First, how does a company invest in its technical staff? Do they get to go to conferences? Can they spend some time investigating new advances in the industry? Are there internal learning groups or internal presentations where people can share knowledge and show what they are learning? What about books, blogs, and other reading material? Finally, do their developers participate in any of the local user groups and professional organizations?

Next, what’s your current or prospective employer’s turnover rate? A higher turnover rate indicates that people can’t grow their careers with that company. Whether it’s voluntary turnover, as high-potential employees leave, or involuntary turnover, as described in the Businessweek article, high turnover indicates a company that isn’t a good long-term home for technical people.

It’s possible to remain technically relevant during your career. However, it can be hard to find a company that respects technical skills and works to keep its employees relevant in technical topics.

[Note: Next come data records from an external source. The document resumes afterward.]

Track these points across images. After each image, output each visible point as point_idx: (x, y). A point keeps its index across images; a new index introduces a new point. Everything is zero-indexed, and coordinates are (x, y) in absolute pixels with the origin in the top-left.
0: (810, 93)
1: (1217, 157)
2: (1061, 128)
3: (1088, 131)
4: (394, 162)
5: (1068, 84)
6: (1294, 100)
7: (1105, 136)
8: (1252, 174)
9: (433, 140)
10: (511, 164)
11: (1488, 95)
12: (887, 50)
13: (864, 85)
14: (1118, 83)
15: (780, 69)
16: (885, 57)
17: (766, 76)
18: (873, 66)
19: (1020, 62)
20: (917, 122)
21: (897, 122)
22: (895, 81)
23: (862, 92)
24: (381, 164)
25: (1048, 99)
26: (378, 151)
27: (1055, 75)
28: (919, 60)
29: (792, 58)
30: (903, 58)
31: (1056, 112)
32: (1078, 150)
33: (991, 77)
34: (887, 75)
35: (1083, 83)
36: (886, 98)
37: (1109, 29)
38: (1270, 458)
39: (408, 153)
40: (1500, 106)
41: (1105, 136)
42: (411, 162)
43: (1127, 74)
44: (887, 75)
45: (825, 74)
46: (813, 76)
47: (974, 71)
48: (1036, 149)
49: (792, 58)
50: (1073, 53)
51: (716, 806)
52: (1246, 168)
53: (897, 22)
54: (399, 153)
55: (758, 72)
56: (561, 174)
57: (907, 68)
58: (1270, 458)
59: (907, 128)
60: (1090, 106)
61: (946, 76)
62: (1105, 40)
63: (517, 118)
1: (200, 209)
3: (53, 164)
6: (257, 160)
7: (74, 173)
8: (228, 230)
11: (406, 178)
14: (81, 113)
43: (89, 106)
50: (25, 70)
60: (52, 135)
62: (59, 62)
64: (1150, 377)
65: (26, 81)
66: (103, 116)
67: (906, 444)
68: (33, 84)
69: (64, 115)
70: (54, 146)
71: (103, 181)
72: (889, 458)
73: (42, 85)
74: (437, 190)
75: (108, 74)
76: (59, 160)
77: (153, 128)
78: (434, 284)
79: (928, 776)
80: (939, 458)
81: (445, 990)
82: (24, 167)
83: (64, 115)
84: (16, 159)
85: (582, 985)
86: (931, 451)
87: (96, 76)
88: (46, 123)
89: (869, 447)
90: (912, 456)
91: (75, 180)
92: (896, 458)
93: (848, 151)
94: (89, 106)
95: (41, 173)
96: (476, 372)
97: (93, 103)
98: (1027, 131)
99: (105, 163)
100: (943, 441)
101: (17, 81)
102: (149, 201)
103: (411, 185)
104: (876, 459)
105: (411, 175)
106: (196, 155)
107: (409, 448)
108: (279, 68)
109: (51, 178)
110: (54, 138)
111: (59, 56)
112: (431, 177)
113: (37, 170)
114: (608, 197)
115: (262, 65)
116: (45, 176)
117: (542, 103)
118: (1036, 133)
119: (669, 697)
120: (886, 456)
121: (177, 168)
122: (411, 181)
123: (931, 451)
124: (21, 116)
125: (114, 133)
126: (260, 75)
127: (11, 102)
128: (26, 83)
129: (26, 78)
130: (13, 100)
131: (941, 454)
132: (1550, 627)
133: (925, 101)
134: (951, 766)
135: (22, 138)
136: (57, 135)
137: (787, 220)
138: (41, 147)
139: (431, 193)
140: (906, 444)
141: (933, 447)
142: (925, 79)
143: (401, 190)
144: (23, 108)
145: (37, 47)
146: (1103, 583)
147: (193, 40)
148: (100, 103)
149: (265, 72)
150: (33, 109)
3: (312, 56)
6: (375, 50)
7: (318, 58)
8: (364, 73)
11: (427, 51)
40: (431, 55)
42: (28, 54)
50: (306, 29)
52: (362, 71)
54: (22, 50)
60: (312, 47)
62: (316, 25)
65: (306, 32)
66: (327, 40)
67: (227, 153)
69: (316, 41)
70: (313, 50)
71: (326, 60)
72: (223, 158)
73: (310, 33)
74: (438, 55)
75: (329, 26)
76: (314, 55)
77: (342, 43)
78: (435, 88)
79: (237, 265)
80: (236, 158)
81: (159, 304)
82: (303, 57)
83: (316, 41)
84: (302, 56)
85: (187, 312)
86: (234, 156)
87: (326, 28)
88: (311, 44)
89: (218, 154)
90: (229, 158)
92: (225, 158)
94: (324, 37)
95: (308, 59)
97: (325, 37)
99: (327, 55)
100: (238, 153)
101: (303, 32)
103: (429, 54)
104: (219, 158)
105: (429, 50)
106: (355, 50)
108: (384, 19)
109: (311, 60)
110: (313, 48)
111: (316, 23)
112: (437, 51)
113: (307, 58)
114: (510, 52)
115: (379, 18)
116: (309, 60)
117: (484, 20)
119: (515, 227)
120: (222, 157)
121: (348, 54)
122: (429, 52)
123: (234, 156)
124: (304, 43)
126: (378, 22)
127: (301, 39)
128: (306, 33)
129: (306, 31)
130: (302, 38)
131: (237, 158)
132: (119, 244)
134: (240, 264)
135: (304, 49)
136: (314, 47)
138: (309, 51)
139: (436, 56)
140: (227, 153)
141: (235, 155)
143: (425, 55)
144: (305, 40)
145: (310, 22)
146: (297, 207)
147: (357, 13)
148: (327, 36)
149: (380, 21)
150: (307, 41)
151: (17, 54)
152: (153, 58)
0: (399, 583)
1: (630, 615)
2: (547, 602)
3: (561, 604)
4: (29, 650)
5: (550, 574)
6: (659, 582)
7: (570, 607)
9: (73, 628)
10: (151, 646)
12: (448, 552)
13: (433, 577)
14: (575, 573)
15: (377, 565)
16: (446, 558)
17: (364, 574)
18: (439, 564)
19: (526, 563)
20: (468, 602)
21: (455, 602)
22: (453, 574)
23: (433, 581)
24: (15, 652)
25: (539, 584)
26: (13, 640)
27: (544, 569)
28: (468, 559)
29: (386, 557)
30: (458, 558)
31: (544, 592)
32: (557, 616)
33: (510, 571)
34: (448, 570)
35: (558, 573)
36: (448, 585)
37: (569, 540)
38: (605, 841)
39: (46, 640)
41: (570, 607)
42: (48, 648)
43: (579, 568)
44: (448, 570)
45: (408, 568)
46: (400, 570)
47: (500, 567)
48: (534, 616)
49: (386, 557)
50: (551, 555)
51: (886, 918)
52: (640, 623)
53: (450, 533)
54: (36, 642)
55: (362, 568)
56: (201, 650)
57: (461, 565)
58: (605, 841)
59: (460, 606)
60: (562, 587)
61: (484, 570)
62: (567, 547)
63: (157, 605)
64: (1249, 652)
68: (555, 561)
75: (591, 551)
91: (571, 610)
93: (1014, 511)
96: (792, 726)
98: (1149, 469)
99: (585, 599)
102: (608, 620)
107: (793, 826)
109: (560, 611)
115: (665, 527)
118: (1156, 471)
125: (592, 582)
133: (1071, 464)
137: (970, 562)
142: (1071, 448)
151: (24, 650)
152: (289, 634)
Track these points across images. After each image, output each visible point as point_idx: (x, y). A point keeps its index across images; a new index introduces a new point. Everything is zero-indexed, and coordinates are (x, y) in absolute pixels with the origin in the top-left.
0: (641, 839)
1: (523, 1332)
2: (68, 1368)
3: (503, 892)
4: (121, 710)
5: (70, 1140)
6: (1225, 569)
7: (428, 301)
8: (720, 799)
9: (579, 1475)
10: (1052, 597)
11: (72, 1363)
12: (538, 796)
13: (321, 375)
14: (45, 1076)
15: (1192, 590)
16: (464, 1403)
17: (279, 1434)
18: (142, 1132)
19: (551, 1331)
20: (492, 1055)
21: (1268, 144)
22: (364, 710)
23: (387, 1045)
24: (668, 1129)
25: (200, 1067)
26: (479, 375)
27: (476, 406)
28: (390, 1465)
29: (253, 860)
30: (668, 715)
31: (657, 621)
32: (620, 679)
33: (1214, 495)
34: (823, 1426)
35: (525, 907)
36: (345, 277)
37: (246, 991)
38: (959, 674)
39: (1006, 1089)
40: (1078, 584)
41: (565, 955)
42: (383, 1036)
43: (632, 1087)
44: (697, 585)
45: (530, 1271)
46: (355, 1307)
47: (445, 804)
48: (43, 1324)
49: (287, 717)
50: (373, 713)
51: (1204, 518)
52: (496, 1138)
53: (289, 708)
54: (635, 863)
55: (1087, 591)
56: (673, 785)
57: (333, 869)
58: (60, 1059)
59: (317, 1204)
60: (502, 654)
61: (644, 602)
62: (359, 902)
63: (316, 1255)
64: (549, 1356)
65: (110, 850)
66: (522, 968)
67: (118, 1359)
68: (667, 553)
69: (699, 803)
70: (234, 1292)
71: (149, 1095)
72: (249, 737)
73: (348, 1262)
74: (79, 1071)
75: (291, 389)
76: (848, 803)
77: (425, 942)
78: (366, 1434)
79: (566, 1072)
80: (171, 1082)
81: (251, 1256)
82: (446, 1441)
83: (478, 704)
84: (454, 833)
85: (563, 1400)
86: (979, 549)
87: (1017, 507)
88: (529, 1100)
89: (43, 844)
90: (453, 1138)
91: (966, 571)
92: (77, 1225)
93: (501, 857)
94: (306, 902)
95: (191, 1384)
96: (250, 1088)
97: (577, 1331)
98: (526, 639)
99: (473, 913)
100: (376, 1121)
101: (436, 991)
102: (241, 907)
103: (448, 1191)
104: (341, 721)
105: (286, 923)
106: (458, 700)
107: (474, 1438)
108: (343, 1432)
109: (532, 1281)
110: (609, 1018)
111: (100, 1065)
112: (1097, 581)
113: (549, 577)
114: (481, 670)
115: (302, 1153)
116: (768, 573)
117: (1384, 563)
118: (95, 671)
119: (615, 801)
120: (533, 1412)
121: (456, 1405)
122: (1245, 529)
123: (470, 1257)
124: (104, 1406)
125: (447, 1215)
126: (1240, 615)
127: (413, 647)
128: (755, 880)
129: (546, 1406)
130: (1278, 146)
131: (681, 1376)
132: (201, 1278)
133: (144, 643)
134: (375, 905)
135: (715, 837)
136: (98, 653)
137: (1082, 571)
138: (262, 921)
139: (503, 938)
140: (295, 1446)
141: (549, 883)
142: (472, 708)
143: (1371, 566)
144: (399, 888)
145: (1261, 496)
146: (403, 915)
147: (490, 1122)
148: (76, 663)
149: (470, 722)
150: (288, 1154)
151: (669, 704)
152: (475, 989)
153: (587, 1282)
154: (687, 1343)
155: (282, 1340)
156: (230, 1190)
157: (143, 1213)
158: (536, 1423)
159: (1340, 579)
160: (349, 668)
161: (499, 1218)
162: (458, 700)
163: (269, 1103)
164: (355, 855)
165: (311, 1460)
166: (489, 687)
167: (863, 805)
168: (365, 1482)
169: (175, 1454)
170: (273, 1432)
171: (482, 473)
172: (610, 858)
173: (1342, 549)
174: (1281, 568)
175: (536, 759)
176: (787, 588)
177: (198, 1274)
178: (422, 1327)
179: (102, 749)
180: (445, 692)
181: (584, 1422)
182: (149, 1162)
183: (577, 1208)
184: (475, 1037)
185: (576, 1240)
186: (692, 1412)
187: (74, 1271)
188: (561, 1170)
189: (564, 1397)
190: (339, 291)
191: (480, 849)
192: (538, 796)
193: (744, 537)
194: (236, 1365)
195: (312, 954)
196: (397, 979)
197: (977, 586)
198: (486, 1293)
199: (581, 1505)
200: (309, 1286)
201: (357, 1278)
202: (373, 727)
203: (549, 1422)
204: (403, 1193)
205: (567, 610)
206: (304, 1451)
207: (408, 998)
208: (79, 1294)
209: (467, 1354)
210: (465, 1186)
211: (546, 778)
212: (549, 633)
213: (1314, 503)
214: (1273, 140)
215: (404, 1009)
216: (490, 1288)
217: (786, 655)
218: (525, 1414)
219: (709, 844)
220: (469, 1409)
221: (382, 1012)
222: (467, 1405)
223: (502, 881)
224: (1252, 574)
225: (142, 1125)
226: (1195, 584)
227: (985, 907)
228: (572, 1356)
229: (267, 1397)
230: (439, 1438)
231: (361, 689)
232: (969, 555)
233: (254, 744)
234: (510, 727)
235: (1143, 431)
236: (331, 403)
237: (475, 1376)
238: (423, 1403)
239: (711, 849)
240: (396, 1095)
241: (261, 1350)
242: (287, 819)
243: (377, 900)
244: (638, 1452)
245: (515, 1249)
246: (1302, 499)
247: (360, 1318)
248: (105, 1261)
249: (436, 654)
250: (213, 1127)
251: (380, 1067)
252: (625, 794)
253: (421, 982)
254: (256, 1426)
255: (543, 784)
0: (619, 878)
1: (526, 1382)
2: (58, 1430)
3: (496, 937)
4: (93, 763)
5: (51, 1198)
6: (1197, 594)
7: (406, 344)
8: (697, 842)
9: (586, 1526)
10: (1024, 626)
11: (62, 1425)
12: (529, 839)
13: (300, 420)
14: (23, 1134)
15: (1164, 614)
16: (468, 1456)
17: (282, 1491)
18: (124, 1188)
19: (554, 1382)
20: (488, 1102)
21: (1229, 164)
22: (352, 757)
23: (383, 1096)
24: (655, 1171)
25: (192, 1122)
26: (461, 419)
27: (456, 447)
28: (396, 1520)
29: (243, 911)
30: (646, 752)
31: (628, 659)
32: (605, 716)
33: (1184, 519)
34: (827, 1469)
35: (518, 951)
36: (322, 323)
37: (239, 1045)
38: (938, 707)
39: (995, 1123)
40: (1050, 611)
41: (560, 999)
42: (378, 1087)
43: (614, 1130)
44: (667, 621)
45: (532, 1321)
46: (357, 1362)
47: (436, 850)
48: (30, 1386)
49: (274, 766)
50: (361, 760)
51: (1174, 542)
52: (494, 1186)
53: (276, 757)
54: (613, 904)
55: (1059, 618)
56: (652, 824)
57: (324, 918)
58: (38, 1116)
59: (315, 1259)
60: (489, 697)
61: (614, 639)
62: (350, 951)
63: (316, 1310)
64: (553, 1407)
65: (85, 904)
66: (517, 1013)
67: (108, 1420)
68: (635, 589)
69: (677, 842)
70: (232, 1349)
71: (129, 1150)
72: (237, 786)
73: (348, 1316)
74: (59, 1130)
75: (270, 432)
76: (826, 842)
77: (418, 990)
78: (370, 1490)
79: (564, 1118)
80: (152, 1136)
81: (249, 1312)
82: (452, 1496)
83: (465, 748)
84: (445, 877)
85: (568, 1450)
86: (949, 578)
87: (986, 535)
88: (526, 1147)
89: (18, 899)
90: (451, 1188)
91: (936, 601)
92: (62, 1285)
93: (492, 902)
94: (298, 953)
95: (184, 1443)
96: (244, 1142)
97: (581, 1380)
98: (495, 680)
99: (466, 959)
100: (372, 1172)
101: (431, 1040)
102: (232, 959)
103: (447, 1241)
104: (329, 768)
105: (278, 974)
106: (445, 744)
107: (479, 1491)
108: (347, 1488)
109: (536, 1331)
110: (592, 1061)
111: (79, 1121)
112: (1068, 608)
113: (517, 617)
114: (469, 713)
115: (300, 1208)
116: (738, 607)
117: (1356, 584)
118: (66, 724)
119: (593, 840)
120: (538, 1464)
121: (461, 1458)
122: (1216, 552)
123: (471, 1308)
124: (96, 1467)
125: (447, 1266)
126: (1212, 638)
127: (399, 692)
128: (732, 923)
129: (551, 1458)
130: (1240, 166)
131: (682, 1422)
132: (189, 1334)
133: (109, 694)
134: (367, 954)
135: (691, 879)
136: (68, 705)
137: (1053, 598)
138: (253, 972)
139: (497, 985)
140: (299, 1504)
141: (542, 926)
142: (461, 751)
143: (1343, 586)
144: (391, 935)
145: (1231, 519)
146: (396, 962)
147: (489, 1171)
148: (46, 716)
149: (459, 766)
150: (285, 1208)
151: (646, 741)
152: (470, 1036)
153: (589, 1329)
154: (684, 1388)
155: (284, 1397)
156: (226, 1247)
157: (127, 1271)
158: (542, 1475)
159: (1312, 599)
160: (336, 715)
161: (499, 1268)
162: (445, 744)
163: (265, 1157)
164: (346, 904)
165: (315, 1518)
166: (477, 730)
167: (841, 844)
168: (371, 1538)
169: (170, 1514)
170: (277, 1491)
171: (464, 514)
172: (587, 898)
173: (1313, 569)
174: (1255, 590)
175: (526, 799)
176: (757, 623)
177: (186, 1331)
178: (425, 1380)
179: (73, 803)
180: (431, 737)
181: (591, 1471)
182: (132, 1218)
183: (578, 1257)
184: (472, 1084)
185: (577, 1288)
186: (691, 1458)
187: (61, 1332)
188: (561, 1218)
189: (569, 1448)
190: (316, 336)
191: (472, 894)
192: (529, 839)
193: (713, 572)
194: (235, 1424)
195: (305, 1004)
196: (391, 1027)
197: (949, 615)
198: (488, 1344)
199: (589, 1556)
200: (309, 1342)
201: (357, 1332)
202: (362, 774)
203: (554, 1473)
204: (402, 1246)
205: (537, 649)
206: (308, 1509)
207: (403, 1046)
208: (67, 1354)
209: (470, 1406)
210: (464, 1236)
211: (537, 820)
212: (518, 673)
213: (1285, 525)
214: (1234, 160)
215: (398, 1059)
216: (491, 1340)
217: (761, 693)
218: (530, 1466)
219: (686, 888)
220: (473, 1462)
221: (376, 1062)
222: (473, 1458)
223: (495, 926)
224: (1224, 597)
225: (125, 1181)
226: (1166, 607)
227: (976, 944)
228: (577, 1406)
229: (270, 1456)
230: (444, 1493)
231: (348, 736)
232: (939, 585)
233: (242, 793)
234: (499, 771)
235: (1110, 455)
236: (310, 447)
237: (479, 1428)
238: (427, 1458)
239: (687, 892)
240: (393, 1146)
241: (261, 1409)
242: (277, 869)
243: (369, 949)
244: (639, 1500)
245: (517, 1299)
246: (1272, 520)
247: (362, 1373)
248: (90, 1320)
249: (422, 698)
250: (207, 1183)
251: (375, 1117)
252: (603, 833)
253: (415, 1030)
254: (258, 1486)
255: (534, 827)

Maybe that’s why so many entrepreneurs come from technical fields: Starting your own company is one way to create the kind of environment that allows technical people to be relevant as both technical professionals and business professionals.

Invest in yourself; the payoff is worth it.


Adam Jaskiewicz

Tue, Aug 23, 2011 : 2:54 a.m.

I've always felt that it is part of my job to keep up with the rest of the industry. I read tech blogs and put what I learn to use in my work. I don't think we can expect users and product owners to keep up with the newest .NET CTPs, the upcoming changes in iOS 5, and whether or not Java has dynamic dispatch yet. It's up to the people working with those technologies to keep pace, and it should be a continuous march, not the fits and starts that "batches" of employees that need to be trained and re-trained implies. I think it's also worth mentioning that most of the "skills" companies are looking for are pretty easy to pick up for someone who is keeping up with technology and has been playing with a number of different frameworks and languages. If you have the broad knowledge to pick out familiar concepts, the analytical skills to figure out how they fit together, and the research skills to find the answers when you run into problems, you can pick up a new technology fairly quickly. Companies looking for someone with "$years experience in $technology" are short-sighted in that regard.